Many scholars have expressed views on the date and authorship of the Virgin of El Rocío, but without reaching any clear consensus. José Alonso Morgado y Alonso, who gave the first rigorously scholarly description of the statue in 1882, believed it to be a 13th-century work, with important modifications in the early 15th century that gave it a Gothic aspect. According to Morgado, it was further modified in the 17th century when it was richly garbed in the Baroque style of the era. José María Vázquez Soto, writing in 1997, essentially endorsed this view, although he believes that the clothes date from the 18th century, based on their style. Sevillian historian Jesús López Alfonso also believes that the figure dated from the second half of the 13th century. Juan Infante-Galán Zambrano related the statue to a Saint Anne venerated in a church in Triana, which would also match this date.

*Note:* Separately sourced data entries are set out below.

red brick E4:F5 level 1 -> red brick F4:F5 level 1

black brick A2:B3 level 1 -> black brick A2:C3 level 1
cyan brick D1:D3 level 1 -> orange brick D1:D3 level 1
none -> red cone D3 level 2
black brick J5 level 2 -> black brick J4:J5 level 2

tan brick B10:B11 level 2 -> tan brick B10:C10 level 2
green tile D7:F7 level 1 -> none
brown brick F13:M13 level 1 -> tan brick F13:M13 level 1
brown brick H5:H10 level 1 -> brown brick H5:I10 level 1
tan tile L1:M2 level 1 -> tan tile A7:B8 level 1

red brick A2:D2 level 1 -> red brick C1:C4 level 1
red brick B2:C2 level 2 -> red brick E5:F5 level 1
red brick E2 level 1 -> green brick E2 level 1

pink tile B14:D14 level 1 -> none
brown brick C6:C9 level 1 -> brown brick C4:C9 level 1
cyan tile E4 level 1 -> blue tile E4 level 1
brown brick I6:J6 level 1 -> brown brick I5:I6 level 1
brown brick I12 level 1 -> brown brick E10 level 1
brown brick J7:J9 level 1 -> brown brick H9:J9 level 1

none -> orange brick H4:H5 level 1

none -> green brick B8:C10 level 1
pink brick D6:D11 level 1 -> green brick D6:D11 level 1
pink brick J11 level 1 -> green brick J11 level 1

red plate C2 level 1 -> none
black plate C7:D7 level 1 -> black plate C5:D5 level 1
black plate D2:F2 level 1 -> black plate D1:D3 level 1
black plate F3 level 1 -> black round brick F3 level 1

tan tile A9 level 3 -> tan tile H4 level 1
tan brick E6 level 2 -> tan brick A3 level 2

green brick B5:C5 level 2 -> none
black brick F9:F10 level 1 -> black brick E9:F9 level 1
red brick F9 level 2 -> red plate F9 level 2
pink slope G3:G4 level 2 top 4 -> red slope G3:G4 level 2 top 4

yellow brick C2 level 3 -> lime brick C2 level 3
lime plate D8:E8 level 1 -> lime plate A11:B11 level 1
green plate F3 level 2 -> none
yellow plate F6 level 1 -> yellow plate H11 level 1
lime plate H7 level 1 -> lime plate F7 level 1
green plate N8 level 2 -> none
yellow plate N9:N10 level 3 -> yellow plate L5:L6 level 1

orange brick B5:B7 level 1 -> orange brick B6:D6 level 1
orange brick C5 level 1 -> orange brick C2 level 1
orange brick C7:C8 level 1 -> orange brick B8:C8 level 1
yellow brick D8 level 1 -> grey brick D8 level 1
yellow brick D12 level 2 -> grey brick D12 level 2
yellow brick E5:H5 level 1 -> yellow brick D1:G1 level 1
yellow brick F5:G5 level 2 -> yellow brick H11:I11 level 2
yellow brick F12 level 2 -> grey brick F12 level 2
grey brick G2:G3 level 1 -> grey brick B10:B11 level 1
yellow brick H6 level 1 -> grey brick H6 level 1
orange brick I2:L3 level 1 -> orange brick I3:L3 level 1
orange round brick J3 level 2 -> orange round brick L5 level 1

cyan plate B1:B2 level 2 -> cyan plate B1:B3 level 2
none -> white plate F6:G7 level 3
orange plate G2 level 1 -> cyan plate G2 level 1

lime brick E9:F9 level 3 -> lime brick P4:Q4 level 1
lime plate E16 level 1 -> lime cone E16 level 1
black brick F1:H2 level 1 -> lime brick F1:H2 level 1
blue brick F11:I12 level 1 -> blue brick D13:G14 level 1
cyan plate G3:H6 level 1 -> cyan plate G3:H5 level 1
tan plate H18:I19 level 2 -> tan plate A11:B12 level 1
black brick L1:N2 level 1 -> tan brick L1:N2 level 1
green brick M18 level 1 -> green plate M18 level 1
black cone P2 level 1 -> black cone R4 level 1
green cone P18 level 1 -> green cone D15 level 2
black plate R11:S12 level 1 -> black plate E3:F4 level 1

The painter Santiago Martínez, writing in 1949, believed that the face was the original, and that the original work is generally well preserved from the waist down. However, according to Martínez, other than the face, the upper half was significantly altered to add the clothing and the figure of the Christ child.

Historians Juan Miguel González Gómez and Manuel Jesús Carrasco Terriza, both from Huelva and the latter the designer of the current altarpiece of the Hermitage, date the original statue between 1280 and 1335. According to González and Carrasco, the statue is of French origin. They further write that the custom of dressing the statue (though possibly not in its present garb) must date back at least to 1605, based on a drawing from that date; they date this custom from the late 16th or very early 17th century. Further, they date the hands, the Christ child, and the downcast eyes of the Virgin from roughly the same time as the clothes.

Several recent scholars have pointed to strong stylistic resemblances to the work of Jorge Fernández Alemán (late 15th and early 16th century) or of the Flemish sculptor Roque Balduque (mid-16th century).

Jesús Abades largely endorses the views of González and Carrasco. In his view, the Virgin of El Rocío is originally French or Central European. He agrees that it is "mutilated" from the waist up (with a framework for its garments replacing parts of the original). Following José María Fernández, he dates the subsidiary figure of the Christ child to the 18th century. He considers it likely that the statue underwent significant restoration in the early 16th century, which would be consistent with the theory of involvement by Fernández Alemán.